Once Upon a Songbird
Chapter 9
Oooh I've been looking forward to this... Link and Ganondorf meet face-to-face for the first time!
(Sorry I'm running a little behind with life, work, and @zelgan-week just around the corner. In the meantime, enjoy the latest vibes collage.)
“You’re the boy,” he said, not a question.
He had seemed large when Link had peered through the wall on that first night, hunched over his desk, eclipsing Zelda in notorious shadow. He still did, framed by the hearth’s flames, as if the fire were an extension of his force. Despite the loosened shirt cuffs and absent jacket, disarmed and domestic, there was a gravitas to his presence that refused to quiet.
The room was objectively warm, with the scent of curry escaping from beneath the silver platters. The shelves brimming with leather-bound books promised civility, but it was the drain of gold from the King’s eyes that contradicted the setting. Link could almost feel the stiff set of his bottom teeth grinding as he tallied the sum of the messenger, subtracted the girl, and multiplied the waiting letter.
He could feel the weight of the Gerudo’s assessment, chewing on his presence like a wad of gristle, and it seemed clear that he was unimpressed. His gaze fell squarely on the letter, the only presence he considered relevant.
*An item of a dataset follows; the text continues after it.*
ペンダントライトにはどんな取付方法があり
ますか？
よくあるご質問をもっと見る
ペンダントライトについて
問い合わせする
“Is she unwell?” Ganondorf asked, his voice lower now, quiet, as if he too were not in the mood for wasting precious language.
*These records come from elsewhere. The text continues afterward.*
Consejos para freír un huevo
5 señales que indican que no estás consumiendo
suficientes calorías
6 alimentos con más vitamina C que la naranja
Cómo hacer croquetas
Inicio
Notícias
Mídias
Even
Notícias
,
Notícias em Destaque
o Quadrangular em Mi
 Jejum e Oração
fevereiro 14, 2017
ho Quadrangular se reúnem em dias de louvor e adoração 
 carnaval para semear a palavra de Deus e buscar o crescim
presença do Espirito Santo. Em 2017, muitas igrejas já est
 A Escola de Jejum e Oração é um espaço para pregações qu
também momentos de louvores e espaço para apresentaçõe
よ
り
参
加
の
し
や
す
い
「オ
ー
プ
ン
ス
It took Link a moment to realize he was meant to answer. “No, she’s fine,” he said, withholding the paper while he tried to place this force within the history they shared. Present, but only partially. Specific, but beyond reason. The long, elegant line of a Gerudo katana ran the length of a credenza against the wall, pierced on a stand beneath a framed map of Hyrule. The same blade, it stood to reason, he had plunged through Rowan’s gut.
A man marked for death the day two armies converged from the furthest points of the kingdom. Purged from the Castle he’d claimed by the provision of law down to the very offense of his rendered face.
And the Gerudo King, ruler by birth, the conqueror who’d spilled blood royal only by a rich man’s happenstance, now waited patiently for a woman he had neither claimed nor killed, despite being able. Despite it being easier. Cleaner. Instead, indulging a sharp-tongued, poison-tipped disruption that any honest confidant would advise him to destroy.
Ganondorf craned his neck back, and the crack of bone snapped in the silence. “But she is not coming.”